» Instructions for the task
Output every line of the items from the very first one through the line containing "de decizie politică - c", including that line, and reproduce each one unchanged.

=== Section Start ===

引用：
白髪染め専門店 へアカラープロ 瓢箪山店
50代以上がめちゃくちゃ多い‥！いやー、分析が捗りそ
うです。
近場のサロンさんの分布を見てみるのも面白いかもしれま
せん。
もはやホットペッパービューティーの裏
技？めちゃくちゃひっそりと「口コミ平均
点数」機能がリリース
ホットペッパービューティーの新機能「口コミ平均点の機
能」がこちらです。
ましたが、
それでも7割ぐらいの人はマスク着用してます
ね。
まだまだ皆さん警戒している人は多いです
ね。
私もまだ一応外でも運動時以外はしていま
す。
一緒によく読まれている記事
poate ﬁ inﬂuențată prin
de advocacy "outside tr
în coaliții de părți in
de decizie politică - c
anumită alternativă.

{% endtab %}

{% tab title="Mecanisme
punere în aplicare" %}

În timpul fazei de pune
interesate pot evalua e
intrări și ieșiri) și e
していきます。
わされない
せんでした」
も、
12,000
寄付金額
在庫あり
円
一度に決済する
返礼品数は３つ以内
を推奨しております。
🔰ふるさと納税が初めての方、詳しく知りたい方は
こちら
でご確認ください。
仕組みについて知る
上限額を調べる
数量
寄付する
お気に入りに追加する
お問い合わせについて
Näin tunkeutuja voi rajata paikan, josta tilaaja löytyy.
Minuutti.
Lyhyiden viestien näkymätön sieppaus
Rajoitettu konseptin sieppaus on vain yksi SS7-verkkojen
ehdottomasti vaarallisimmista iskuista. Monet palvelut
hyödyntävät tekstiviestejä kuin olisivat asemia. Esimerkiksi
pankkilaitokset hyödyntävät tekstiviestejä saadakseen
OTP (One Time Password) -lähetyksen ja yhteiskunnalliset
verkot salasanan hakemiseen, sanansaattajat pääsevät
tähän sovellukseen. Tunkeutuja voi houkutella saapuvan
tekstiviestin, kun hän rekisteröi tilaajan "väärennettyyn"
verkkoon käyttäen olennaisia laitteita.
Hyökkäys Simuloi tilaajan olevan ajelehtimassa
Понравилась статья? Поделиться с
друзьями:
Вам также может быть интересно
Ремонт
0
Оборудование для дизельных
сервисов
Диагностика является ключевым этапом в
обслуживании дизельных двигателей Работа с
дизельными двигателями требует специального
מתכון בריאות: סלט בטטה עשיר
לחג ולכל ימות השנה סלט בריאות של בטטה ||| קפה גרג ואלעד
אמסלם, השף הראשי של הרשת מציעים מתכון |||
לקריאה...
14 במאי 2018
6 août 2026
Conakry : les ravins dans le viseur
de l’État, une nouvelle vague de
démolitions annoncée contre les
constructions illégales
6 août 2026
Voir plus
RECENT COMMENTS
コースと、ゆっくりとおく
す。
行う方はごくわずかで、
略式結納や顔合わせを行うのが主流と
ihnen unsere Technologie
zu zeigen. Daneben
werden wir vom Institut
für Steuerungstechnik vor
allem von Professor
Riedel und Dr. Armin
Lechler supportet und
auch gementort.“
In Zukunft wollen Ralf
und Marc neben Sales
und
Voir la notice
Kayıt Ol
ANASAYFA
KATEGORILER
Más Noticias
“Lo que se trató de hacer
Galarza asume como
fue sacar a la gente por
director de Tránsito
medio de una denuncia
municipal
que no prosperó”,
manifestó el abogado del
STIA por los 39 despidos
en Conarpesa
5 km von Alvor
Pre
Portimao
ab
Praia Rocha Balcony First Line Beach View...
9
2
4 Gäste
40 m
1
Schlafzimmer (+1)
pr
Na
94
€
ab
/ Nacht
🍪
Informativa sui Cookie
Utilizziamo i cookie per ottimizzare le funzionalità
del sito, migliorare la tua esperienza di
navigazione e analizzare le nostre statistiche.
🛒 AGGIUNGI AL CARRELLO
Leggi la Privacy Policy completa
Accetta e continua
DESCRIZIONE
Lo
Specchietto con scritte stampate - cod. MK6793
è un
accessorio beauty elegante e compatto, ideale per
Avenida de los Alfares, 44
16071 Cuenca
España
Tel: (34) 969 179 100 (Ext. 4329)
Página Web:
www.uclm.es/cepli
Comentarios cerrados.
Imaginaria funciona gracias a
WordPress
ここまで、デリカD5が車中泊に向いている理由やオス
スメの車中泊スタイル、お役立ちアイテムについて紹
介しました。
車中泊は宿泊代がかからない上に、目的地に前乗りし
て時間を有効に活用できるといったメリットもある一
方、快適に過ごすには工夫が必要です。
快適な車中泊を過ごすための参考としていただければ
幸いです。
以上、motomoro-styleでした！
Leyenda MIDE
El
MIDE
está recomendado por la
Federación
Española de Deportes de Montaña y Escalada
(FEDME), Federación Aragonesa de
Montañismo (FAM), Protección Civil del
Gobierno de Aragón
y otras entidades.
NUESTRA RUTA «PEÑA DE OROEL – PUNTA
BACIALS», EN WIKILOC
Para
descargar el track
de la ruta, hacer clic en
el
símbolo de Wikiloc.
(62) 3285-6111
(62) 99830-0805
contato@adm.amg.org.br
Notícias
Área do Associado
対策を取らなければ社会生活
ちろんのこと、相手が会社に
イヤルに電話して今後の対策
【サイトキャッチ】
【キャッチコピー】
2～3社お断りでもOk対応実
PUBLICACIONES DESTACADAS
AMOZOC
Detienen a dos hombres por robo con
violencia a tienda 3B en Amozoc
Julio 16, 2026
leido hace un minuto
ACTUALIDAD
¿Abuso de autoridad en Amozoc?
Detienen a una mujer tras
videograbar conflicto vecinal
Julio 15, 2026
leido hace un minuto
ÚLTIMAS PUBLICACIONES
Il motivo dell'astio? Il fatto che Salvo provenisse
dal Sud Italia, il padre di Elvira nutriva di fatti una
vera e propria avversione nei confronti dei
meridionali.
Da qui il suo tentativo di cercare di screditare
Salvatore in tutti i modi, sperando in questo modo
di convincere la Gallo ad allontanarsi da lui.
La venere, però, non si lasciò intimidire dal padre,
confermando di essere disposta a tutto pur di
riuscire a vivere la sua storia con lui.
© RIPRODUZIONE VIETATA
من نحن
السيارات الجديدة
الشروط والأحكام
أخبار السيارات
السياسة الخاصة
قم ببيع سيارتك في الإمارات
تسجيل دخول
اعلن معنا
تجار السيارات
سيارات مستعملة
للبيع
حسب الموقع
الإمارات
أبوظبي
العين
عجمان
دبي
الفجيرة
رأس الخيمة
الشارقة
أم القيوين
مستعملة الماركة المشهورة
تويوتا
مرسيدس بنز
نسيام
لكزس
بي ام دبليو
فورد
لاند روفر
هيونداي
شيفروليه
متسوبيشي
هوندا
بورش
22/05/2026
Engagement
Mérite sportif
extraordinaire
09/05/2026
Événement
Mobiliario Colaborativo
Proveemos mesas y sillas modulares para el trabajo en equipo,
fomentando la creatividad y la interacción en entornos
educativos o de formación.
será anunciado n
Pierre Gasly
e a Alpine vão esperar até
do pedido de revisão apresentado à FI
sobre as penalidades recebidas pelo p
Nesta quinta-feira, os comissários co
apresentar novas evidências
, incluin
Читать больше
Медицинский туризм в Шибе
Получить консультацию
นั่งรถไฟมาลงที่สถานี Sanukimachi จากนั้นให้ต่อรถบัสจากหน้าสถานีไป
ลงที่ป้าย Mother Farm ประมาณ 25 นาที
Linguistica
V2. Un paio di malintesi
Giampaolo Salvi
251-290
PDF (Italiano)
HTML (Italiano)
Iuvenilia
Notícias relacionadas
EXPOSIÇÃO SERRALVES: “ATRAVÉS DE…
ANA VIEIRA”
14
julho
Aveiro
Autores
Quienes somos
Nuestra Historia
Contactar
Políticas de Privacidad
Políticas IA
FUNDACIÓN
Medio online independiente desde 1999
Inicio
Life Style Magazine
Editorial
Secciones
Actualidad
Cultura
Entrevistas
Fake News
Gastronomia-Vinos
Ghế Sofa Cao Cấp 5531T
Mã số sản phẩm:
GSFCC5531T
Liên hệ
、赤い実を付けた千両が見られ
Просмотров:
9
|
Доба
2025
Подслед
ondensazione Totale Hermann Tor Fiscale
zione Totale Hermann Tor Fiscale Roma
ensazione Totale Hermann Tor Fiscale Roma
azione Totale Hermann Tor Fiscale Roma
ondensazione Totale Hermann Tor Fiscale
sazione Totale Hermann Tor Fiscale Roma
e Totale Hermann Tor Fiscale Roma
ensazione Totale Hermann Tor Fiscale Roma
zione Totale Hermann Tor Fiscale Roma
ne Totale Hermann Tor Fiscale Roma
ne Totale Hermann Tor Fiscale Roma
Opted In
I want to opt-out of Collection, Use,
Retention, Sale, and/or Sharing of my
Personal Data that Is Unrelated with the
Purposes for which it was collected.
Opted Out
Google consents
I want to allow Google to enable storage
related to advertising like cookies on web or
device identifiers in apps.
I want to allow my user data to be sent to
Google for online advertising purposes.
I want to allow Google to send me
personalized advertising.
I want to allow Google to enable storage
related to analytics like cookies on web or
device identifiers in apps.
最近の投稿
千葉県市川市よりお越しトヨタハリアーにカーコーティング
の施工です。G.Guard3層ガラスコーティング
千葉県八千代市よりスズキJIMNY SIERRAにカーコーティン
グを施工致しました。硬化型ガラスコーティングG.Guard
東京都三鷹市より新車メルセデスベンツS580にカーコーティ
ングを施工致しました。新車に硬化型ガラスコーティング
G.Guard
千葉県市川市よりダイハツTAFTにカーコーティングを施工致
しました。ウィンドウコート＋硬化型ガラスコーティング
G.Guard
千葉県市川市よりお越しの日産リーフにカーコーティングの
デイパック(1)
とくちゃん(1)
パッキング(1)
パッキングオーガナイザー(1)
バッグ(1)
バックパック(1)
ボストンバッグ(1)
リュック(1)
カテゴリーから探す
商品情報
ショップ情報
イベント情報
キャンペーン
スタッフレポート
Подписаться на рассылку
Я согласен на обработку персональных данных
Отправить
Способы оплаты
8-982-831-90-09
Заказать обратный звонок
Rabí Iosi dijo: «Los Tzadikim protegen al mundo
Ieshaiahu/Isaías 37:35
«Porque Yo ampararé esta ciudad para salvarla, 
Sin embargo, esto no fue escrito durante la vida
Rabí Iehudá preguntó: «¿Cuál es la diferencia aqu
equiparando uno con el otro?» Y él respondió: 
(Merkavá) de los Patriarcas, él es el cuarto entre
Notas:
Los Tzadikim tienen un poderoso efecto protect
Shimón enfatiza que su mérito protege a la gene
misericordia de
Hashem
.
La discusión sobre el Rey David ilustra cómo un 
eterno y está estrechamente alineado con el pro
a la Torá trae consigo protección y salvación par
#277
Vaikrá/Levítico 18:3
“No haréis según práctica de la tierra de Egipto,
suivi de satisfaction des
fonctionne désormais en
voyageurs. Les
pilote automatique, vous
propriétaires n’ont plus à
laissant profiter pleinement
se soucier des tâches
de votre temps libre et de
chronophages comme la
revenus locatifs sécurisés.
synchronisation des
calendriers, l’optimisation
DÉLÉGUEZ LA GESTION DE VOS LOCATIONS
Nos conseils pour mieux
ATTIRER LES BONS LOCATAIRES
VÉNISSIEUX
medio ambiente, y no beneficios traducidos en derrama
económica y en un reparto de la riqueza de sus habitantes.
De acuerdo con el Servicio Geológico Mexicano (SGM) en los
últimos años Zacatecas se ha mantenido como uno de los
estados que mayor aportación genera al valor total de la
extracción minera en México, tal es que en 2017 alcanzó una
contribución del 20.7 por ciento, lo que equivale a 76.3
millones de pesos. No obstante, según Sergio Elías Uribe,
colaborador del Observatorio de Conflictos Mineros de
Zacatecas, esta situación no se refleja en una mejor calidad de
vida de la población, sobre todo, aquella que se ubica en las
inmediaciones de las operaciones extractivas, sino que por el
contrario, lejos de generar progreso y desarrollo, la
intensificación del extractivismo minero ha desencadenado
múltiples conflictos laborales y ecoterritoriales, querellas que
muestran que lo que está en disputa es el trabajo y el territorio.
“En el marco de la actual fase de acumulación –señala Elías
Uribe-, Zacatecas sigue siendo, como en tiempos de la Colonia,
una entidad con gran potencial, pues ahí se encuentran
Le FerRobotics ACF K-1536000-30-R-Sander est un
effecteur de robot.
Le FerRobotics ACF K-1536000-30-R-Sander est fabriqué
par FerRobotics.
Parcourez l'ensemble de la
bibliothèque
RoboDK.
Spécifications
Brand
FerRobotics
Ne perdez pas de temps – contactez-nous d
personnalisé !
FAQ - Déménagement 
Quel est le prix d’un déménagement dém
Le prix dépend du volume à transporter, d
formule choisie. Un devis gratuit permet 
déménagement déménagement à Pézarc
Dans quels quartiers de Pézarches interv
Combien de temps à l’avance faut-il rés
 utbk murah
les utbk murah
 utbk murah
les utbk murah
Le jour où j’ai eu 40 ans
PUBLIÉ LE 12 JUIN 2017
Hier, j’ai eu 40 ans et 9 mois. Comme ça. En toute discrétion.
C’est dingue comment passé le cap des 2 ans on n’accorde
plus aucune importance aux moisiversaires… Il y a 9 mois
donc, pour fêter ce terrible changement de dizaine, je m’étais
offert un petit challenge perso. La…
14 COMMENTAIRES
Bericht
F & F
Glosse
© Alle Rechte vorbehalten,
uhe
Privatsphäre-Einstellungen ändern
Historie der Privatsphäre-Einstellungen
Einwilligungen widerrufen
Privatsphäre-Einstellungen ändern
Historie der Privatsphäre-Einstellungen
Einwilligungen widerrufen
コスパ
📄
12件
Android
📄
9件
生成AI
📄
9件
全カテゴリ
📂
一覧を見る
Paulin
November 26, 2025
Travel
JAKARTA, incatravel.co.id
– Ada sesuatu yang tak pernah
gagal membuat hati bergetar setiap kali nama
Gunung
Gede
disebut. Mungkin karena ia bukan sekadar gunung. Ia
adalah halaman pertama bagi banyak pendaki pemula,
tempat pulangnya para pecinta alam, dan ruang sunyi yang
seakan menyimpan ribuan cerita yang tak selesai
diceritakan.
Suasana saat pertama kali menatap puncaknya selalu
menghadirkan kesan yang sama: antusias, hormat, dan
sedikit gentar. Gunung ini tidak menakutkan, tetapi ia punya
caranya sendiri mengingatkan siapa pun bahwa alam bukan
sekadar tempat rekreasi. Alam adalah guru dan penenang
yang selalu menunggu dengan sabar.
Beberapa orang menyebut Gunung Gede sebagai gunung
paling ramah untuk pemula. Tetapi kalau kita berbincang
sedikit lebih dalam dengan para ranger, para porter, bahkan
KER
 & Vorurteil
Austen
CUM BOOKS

=== Section End ===

» The completed task
引用：
白髪染め専門店 へアカラープロ 瓢箪山店
50代以上がめちゃくちゃ多い‥！いやー、分析が捗りそ
うです。
近場のサロンさんの分布を見てみるのも面白いかもしれま
せん。
もはやホットペッパービューティーの裏
技？めちゃくちゃひっそりと「口コミ平均
点数」機能がリリース
ホットペッパービューティーの新機能「口コミ平均点の機
能」がこちらです。
ましたが、
それでも7割ぐらいの人はマスク着用してます
ね。
まだまだ皆さん警戒している人は多いです
ね。
私もまだ一応外でも運動時以外はしていま
す。
一緒によく読まれている記事
poate ﬁ inﬂuențată prin
de advocacy "outside tr
în coaliții de părți in
de decizie politică - c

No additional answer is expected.